__Daftar Tugas__
[A] Menurut teks tentang hadis mutawatir, berapa jumlah minimal perawi dalam pendapat yang terpilih, dan pendapat siapa yang diikuti?
[B] Lanjutkan teks tentang hadis mutawatir mulai dari bagian terakhirnya.

__Teks Bacaan__

Berdasar beberapa definisi diatas dapat disimpulkan bahwa hadis mutawatir adalah hadis sahih yang diriwayat oleh sejumlah periwayat yang mana menurut logika dan adat istiadat mustahil mereka sepakat untuk berdusta. Hadis ini banyak diriwayat kan oleh banyak periwayat dari awal, tengah, hingga akhir sanad dengan jumlah tertentu.

2.1.2        Syarat-syarat Hadis Mutawatir
a.       Diriwayatkan oleh Sejumlah Besar Parawi
Para ulama berbeda pendapat tenatang jumlah banyak para perawi hadis dan tidak ada pembatas yang tetap. Di antara mereka ada yang berpendapat 4 orang, 5 orang, 7 orang, 10 orang,  40 orang, 70 orang bahkan ada yang mengatakan 300 orang. Namun pendapt yang terpilih minimal 10 orang seperti pendapat Al-Ishthikhari. [2]
Para ulama yang menetapkan jumlah minimal parawi hadis tersebut berdasarkan pertimbangan-pertimbangan tertentu. Terlepas dari berbagai perbedaan pendapat sebenarnya inti dari penentuan jumlah banyak orang yang mana mustahil mereka untuk berdusta. Yang terpenting bukan angka yang menunjukkan jumlah orang yang meriwayatkan hadis pada tiap generasi periwayat, tetapi jumlah periwayat tertentu yang menyebabkan mereka mustahil untuk berdusta baik diukur berdasarkan akal sehat amupun adat kebiasaan.

__Catatan Hasil Ekstraksi__
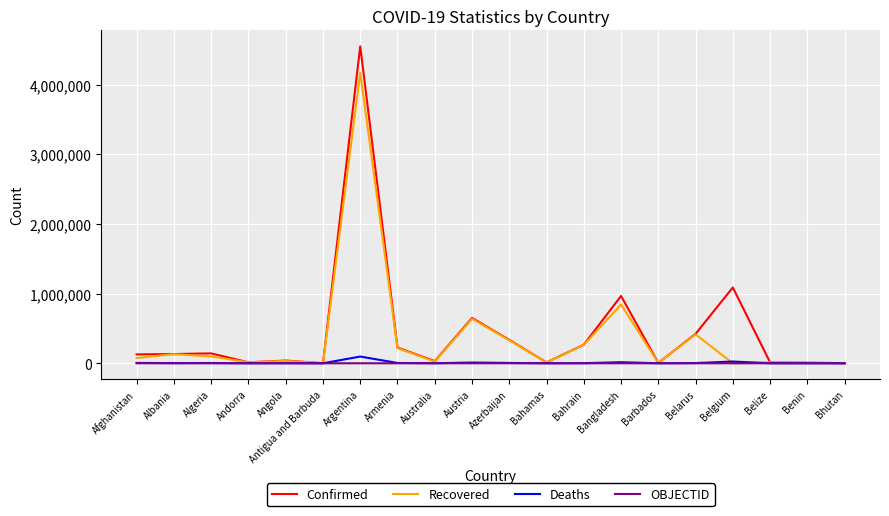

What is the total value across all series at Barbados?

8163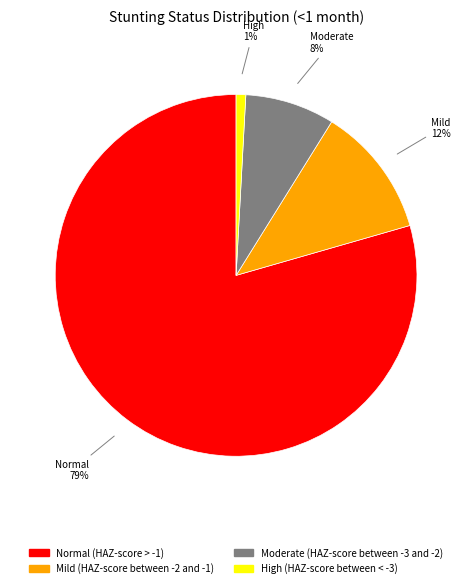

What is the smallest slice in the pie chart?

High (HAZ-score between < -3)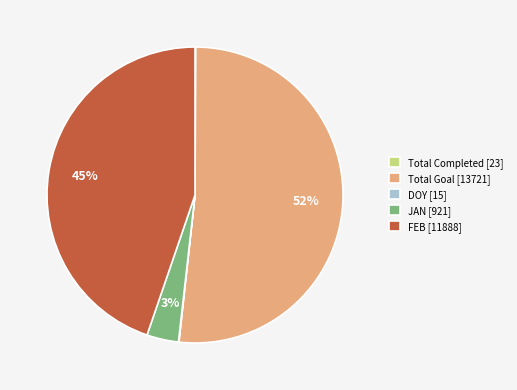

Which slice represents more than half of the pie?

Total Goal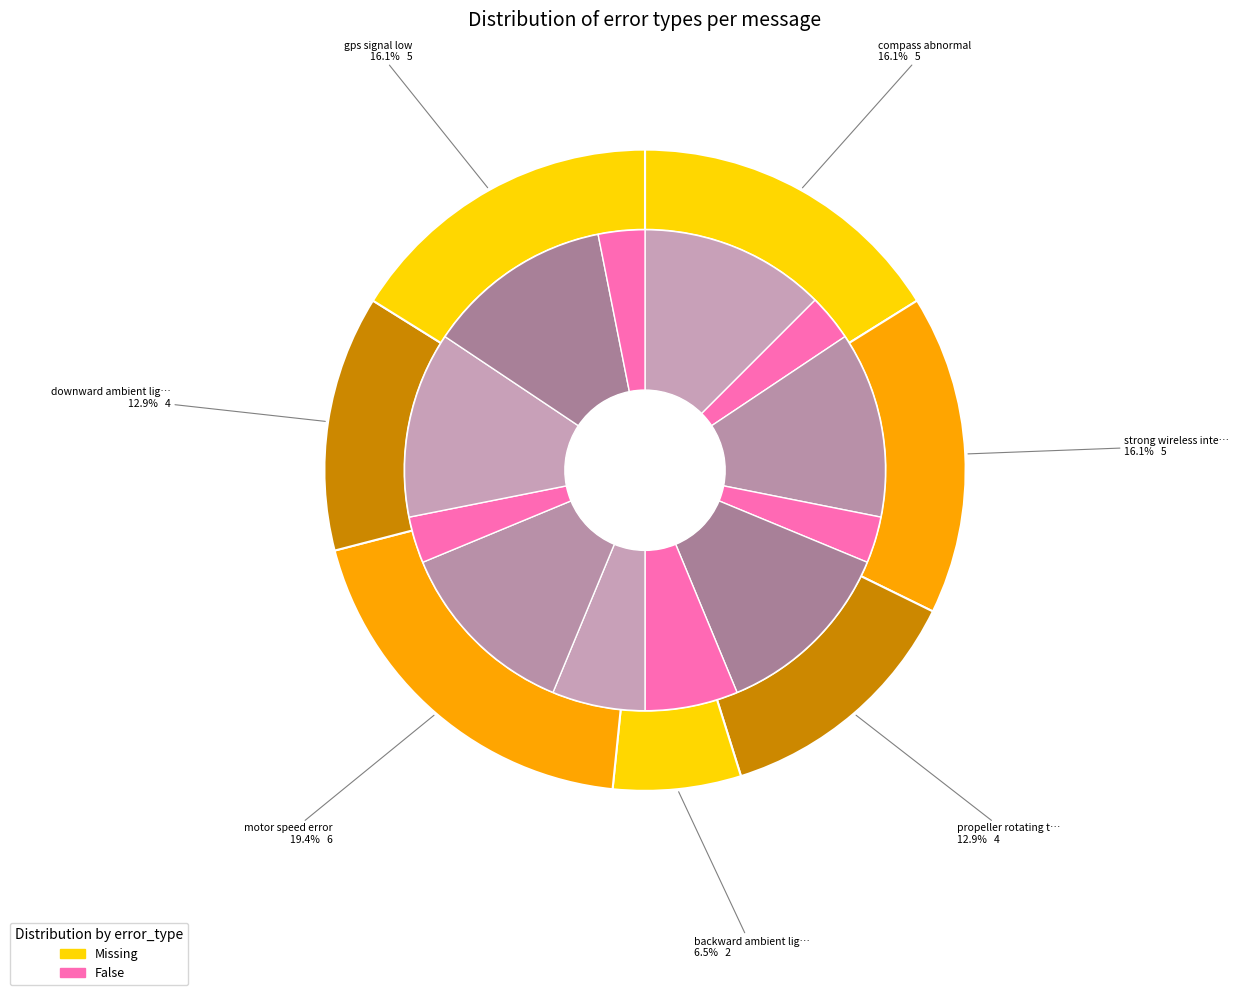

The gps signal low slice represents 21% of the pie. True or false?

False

__Kumpulan Jawaban__
[A] Pendapat yang terpilih menetapkan minimal 10 orang perawi, sesuai pendapat Al-Ishthikhari.

[B]
b.      Mustahil Secara Logika atau Adat Mereka Sepakat Berdusta
Dari syarat ini menunjukkan bahwa penentuan jumlah tertentu bukanlah ukuran pokok untuk menentukan suatu hadis mutawatir, tetapi yang menjadi ukuran adalah apakah dengan jumlah orang-orang yang membawa berita itu dapat diperoleh keyakinan pasti atau belum, berdasarkan logika atau adat istiadat bahwa diantara merela tidak mungkin melakukan kesepakatan untuk berdusta, juga menunjukkan bahwa logika dan adat istiadat yang dijadikan ukuran adalah pemikiran rasional yang benar dan adat istiadat bersifat umum bukan berlaku disatu temapat tetapi disemua tempat.
c.       Jumlah Banyak itu Terdapat pada Setiap Lapisan Sanad dari Awal hingga Akir
Mengenai ukuran kesamaan atau keseimbangan ini ada dua kemungkinan, pertama ukuran kesamaan atau keseimbangan adalah jumlah periwayat pada masing-masing genersai berada pada kisaran yang sama, tidak terlalu jauh jumlahnya. Misalnya dari kalangan sahabat 10 orang, tabi’in 9 orang, atba’ al-tabi’in 10 orang dan seterusnya.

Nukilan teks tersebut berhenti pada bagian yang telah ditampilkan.